El apellido que llevo ahora, Experey, lo elegí yo, si de todos modos cuando alguien te pregunta cómo te llamás no hace falta mostrar el documento. Me autopercibo Inés Experey. ¿Acaso no lo dicen con esa palabra? Autopercibir, el verbo en infinitivo. Lo vi en la tele. Yo soy una esponja, absorbo todo, aprendo de ver. Lo que me sirve lo tomo; lo que no, lo dejo. Y autopercibirme me sirve, así que lo tomo. ¿Por qué no?

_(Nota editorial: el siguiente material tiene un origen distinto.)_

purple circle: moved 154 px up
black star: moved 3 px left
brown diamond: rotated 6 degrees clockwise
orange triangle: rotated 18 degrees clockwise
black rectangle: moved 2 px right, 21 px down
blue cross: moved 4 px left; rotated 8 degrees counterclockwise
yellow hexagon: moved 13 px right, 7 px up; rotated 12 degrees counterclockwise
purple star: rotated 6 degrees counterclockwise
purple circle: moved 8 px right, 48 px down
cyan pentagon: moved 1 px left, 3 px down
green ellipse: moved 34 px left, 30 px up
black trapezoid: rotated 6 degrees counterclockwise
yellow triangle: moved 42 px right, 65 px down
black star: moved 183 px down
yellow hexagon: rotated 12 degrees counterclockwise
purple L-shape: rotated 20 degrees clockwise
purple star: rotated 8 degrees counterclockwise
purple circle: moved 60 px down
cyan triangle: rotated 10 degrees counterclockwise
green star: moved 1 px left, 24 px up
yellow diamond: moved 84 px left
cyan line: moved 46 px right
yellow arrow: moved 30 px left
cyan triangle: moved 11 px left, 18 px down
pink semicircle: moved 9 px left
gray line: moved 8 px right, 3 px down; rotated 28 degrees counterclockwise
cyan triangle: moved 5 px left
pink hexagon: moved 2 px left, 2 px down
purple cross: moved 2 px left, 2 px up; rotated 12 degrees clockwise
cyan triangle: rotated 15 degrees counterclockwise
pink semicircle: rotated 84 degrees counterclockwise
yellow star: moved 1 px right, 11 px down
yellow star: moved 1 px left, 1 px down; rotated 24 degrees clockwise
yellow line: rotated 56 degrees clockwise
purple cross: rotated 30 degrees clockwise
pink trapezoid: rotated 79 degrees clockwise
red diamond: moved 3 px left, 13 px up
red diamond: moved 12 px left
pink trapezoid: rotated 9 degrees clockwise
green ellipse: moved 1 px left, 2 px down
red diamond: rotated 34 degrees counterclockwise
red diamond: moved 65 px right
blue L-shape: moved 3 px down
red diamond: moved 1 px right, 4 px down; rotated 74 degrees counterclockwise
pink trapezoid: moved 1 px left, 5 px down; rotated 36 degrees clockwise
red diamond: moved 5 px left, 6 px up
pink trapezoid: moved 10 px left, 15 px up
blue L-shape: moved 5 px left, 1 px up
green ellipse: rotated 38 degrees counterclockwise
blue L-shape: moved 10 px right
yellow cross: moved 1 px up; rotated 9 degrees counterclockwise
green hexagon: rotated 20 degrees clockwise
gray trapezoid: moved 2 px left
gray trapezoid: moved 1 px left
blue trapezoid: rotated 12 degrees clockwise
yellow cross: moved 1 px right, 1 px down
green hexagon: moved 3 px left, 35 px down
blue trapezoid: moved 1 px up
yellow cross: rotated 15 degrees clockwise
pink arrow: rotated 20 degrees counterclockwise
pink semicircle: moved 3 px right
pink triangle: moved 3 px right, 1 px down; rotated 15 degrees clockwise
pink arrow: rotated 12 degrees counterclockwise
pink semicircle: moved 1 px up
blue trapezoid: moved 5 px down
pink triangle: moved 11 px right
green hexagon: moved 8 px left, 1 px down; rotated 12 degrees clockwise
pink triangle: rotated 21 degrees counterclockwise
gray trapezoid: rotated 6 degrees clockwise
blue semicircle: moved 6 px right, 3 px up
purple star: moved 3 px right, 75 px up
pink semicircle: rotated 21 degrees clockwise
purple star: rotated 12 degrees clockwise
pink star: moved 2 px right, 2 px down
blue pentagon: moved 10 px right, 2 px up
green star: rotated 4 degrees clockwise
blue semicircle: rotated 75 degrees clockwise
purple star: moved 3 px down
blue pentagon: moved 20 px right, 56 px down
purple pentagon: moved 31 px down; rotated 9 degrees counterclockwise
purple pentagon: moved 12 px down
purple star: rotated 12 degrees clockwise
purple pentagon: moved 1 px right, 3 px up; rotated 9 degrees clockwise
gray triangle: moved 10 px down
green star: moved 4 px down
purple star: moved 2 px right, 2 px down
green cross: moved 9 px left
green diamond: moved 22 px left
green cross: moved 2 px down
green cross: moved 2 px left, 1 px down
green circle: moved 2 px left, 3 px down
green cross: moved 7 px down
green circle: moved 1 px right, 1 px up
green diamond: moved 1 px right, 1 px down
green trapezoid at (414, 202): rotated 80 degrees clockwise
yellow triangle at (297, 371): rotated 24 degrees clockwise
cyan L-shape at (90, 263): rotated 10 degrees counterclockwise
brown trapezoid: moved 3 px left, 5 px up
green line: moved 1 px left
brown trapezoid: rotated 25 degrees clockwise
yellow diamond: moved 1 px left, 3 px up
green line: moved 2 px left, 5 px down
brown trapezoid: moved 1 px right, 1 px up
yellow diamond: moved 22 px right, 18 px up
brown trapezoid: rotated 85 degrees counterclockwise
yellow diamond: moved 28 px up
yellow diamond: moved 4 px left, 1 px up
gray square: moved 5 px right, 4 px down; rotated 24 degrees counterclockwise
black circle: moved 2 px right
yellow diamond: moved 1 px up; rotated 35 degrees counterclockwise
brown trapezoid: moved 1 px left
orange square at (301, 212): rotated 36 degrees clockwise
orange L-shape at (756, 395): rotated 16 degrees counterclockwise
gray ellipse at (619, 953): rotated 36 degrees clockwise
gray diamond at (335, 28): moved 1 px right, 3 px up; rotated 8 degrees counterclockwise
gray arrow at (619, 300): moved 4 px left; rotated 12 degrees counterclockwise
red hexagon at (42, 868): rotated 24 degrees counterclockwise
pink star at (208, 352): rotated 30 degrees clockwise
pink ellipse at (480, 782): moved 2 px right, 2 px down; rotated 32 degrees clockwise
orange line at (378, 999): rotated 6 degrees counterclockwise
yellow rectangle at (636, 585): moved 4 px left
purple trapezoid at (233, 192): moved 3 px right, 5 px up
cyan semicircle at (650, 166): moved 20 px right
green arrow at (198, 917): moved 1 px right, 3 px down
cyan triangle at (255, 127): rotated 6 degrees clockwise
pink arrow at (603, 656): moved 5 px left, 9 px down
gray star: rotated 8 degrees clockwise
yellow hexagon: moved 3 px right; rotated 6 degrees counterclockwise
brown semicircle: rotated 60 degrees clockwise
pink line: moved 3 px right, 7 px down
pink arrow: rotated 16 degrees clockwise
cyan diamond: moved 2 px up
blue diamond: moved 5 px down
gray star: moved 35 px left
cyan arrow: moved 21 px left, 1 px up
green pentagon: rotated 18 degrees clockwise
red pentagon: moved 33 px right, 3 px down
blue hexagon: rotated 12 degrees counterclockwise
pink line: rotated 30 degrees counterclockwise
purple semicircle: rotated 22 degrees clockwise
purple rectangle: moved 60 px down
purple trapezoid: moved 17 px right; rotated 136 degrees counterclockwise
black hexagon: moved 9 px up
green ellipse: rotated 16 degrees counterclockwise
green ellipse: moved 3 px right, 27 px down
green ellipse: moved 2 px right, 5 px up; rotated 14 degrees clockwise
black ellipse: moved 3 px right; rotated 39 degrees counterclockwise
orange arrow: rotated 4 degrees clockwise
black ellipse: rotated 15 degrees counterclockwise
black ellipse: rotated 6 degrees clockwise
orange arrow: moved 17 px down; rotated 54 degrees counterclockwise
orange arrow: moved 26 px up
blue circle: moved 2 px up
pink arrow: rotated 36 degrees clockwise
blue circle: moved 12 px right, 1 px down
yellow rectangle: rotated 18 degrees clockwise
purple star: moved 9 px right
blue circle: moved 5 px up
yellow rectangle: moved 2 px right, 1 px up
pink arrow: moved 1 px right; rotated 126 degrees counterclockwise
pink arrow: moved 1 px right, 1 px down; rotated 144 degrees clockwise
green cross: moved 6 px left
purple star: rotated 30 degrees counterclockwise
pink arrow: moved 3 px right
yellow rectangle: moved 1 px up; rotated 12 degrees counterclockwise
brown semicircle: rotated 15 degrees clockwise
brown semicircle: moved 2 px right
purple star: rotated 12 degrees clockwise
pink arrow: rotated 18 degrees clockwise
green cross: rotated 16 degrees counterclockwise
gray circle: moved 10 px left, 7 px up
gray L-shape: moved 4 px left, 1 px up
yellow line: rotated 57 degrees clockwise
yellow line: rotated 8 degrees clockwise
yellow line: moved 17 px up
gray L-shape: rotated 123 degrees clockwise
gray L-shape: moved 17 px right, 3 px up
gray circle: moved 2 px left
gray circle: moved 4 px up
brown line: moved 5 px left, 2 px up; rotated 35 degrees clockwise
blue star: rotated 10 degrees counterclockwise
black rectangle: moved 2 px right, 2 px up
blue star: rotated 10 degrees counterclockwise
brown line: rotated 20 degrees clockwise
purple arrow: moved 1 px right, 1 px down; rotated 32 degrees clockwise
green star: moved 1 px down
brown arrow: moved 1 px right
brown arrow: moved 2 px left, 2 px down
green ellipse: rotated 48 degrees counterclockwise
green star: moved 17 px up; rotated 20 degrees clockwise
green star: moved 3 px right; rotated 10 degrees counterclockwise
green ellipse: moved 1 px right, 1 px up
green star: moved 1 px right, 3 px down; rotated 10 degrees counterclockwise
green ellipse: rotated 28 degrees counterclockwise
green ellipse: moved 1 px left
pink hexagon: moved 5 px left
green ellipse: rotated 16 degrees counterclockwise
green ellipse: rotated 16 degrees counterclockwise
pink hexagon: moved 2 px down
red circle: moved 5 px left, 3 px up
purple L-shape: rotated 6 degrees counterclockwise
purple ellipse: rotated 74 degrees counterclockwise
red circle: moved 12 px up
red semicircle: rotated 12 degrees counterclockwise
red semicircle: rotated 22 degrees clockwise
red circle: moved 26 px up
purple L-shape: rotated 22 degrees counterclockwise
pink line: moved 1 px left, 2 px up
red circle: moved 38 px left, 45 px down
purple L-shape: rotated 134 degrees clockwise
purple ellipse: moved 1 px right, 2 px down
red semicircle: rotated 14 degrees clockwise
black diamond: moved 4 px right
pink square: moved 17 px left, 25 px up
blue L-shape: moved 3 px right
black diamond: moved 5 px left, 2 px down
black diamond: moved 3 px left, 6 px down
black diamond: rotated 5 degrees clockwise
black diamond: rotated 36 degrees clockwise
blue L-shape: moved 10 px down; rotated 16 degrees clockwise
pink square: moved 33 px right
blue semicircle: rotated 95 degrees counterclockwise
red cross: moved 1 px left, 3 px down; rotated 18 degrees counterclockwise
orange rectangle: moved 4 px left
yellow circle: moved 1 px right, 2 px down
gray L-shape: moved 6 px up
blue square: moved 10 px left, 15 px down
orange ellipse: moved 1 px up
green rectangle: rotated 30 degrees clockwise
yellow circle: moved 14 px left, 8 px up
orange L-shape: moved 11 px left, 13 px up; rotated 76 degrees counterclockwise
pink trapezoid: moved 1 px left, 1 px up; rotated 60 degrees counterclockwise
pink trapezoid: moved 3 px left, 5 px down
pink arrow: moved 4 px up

Capaz, hasta consigo que lo pongan tal cual en mi documento (Inés Experey, DNI 13555555), porque motivos para merecerlo no me faltan. A mucha gente le cambiaron el nombre o el género en el DNI. Quisiera el mismo trato. Yo también soy otra, no soy la misma, pasaron dieciséis años: quince adentro, uno afuera. Ahora llevo el cabello blanco, ya no me importa como antes si la belleza luce más en una cabeza rubia o en una morocha. “Típica cabeza argentina”, dije alguna vez. Y salió mal. Porque pensé chiquito. Ahora quiero pensar grande, pensar universal (think big). En el mundo entero se liberaron las canas y allá fui. Con un buen matizador, porque las canas amarillas, duras como alambre, no me gustan nada. Matizador gris suave, el oscuro las vira al violeta y entonces son peores que en su versión original. Cambié de la coronilla a la punta de los pies. Quince años adentro y uno en mi nueva casa, pequeña, modesta, muy distinta a la que compartía con Ernesto, pero toda mía, nada de bien ganancial. Si yo hoy fuera la misma que era antes, sería una catástrofe, no habría aprendido nada. Y aprendí, ya lo creo que aprendí. Tuve que reinventarme y renombrarme. Inés Experey no está nada mal, me recuerda quién fui y a la vez lo expulsa (¡fuera de acá, Ernesto Pereyra!). Y a ella también (¡fuera Charo!).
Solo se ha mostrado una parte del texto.